• Directive: Write out each line exactly, starting with the one containing "Document page, 1500x844 pixels." and stopping after the last line of the listing below.

• Excerpted data:
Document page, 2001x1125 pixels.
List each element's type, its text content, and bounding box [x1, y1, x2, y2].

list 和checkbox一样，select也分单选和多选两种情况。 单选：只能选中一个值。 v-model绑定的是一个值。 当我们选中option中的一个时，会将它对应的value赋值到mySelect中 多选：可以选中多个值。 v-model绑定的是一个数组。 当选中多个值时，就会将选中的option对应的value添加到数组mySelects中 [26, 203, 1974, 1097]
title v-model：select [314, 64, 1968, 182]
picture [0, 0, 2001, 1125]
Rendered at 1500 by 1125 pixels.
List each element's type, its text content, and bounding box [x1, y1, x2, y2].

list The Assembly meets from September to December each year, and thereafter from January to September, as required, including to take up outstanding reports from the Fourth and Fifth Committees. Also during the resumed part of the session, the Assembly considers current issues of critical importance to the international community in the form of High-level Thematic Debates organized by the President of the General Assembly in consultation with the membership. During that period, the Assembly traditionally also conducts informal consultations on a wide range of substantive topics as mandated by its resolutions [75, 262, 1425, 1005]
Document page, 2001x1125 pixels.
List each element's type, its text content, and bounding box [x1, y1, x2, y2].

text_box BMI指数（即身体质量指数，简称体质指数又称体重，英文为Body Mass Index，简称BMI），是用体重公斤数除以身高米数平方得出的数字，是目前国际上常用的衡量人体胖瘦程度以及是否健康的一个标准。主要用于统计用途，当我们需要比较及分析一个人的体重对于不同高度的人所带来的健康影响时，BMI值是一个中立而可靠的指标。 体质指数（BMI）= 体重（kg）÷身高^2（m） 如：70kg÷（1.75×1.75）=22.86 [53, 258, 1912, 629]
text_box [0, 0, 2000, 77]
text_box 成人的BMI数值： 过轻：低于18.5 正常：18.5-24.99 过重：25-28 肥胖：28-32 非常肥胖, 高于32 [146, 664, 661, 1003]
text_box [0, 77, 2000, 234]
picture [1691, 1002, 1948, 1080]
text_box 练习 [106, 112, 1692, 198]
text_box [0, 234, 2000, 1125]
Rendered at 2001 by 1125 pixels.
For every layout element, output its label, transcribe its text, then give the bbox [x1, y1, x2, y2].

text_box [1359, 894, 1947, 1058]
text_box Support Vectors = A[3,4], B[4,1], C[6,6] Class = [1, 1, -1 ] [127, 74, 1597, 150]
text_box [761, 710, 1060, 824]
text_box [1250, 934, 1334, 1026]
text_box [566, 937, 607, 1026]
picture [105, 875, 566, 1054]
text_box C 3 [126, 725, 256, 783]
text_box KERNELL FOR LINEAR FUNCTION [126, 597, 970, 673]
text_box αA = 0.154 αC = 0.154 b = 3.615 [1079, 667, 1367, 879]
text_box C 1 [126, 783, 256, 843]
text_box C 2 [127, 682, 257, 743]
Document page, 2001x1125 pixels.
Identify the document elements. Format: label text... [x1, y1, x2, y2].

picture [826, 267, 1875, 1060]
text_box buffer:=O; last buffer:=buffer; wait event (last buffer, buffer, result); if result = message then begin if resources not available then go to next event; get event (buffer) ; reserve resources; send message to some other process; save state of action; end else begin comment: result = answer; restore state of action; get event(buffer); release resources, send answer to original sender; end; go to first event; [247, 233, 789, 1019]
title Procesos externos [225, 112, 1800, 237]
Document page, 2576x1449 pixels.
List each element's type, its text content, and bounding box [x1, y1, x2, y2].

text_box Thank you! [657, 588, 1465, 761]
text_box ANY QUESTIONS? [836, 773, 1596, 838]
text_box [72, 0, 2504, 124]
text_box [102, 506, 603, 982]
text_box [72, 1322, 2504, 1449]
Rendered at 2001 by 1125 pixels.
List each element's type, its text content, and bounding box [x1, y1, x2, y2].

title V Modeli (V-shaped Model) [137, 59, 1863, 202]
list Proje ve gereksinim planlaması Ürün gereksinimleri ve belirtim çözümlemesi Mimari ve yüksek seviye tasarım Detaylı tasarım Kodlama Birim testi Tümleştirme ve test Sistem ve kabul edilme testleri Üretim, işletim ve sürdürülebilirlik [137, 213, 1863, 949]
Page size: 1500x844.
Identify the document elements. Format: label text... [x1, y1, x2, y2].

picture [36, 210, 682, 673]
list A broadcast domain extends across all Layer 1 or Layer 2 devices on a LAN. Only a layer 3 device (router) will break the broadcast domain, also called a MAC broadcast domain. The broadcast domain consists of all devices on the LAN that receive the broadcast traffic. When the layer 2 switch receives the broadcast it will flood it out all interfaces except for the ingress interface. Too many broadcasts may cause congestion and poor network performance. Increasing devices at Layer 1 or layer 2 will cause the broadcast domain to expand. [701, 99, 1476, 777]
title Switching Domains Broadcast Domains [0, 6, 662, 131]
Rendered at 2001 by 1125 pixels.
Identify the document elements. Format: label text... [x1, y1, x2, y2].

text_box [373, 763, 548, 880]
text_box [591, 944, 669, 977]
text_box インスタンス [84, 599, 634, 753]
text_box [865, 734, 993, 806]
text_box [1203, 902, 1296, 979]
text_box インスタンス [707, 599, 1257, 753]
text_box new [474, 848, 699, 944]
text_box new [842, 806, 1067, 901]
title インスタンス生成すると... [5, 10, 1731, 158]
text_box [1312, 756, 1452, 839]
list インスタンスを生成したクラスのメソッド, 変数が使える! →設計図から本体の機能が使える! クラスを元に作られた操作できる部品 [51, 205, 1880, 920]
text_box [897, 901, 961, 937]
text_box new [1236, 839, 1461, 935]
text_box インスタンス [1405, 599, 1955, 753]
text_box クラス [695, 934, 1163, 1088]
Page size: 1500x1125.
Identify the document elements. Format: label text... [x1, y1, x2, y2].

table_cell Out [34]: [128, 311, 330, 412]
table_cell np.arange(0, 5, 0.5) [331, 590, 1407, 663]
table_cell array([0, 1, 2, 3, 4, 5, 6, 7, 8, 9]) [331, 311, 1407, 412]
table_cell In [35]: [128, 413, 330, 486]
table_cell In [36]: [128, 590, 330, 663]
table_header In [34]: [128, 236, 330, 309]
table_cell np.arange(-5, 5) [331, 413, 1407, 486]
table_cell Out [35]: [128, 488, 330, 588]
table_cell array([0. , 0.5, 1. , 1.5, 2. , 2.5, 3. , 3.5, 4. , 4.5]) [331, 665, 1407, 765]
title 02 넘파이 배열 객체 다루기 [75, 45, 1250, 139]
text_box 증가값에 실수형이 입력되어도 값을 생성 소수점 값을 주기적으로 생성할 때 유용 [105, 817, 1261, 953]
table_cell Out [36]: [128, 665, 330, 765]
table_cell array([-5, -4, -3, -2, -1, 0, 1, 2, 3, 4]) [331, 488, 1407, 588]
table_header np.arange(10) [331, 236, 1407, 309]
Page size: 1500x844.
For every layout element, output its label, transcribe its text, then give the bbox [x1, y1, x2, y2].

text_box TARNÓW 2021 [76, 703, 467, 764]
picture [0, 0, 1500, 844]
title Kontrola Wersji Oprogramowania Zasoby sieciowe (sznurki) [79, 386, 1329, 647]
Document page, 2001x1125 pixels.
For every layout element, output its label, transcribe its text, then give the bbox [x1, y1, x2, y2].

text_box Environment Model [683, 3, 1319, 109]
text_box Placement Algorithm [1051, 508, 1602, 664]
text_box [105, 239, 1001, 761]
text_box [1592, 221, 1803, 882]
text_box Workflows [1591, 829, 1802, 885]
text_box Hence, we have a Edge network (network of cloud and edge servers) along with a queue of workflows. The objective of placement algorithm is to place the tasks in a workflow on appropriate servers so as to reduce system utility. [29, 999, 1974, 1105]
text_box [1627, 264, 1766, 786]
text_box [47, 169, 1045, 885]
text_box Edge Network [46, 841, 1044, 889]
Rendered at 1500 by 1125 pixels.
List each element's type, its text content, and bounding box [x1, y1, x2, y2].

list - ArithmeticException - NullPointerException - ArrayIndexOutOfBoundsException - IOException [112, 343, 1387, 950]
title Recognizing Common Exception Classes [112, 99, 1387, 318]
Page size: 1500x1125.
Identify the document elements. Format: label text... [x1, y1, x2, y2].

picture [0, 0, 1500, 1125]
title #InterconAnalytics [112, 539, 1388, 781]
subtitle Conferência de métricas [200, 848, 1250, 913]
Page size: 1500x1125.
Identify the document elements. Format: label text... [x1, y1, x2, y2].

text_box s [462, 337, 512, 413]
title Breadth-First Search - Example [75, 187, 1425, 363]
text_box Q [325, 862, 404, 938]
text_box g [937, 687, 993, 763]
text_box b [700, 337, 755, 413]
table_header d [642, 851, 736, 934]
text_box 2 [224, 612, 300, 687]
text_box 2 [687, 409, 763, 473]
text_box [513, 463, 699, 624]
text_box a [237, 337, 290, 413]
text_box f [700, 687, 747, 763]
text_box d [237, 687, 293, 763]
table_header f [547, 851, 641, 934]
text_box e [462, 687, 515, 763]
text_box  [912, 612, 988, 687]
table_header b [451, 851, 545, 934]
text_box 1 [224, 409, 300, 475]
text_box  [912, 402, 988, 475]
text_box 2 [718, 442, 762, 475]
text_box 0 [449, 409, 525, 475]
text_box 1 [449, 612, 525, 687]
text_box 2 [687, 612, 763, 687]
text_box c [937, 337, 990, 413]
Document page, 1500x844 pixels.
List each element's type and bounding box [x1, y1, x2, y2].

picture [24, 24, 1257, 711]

• Exercise result:
Document page, 1500x844 pixels.
List each element's type and bounding box [x1, y1, x2, y2].

picture [24, 24, 1257, 711]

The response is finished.